Blauwhout of campèche-hout, het kernhout van Haematoxylon* campechianum, een boom van Centr.-Am. en de Antillen. Na de ontdekking van Amerika werd het van uit Mexico voor het eerst naar Europa gebracht. Door uittrekken met water en alkohol kan uit dit hout haematoxyline verkregen worden, een stof, die in kleurlooze naalden kristalliseert en door oxydatie aan de lucht, vooral in tegenwoordigheid van ammoniak in de kleurstof haemateïne overgaat. De samenstelling hiervan is nog niet met zekerheid bekend.

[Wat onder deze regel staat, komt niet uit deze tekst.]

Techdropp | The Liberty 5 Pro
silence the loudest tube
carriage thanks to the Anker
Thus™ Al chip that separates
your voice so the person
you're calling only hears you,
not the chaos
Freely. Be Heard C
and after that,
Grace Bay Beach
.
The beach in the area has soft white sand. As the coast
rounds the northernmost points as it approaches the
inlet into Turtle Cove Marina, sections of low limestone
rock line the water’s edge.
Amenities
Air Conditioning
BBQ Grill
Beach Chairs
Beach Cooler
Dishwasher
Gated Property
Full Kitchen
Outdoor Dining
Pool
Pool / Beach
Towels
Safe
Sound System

B. komt in den handel voor in blokken, in splinters en als extract. Vroeger werd het in geraspten toestand direct voor het verven gebruikt, tegenw. wordt hoofdzakelijk gebruik gemaakt van B.-extract uit den handel of door den verver zelf gemaakt door afkoken van B. met water. De haemateïne is een beitskleurstof, welke met ah minium-, chroom- en koperzouten donkerblauw, met ijzerzouten en bichromaat zwart gekleurde lakken levert. Vooral de zwarte zijn om hun veel grootere echtheid van belang. B. wordt gebruikt voor het verven van katoen, wol en zijde, hoewel het voor een groot deel verdrongen is door de moderne teerkleurstoffen. Voor het zwart en grijsverven van katoen wordt B. op ijzer en chroombeits of op met een mengsel van bichromaat en kopersulfaat gebeitste katoen geverfd, waarbij dikwijls met Quercitron de blauwachtige kleur tot een dieper zwart genuanceerd wordt.
Ook in de katoendrukkerij wordt B. tamelijk veel gebruikt. Daartoe wordt een in den handel voorkomend praeparaat (noir reduit) bestaande uit B.-extract, dat met bichromaat geoxydeerd en met natriumsulfiet nabehandeld is en waaraan de noodige beitsen reeds zijn toegevoegd, opgedrukt en gedampt. In de wolweverij vindt B., vooral voor het zwartverven, nog uitgebreide toepassing. Zeer veel wordt B. voor het zwartverven van zijde gebezigd, veelal nadat de zijde eerst met Berlijnsch blauw geverfd is. De bedoeling van deze wijze van zwartverven is vooral, de zijde te bezwaren.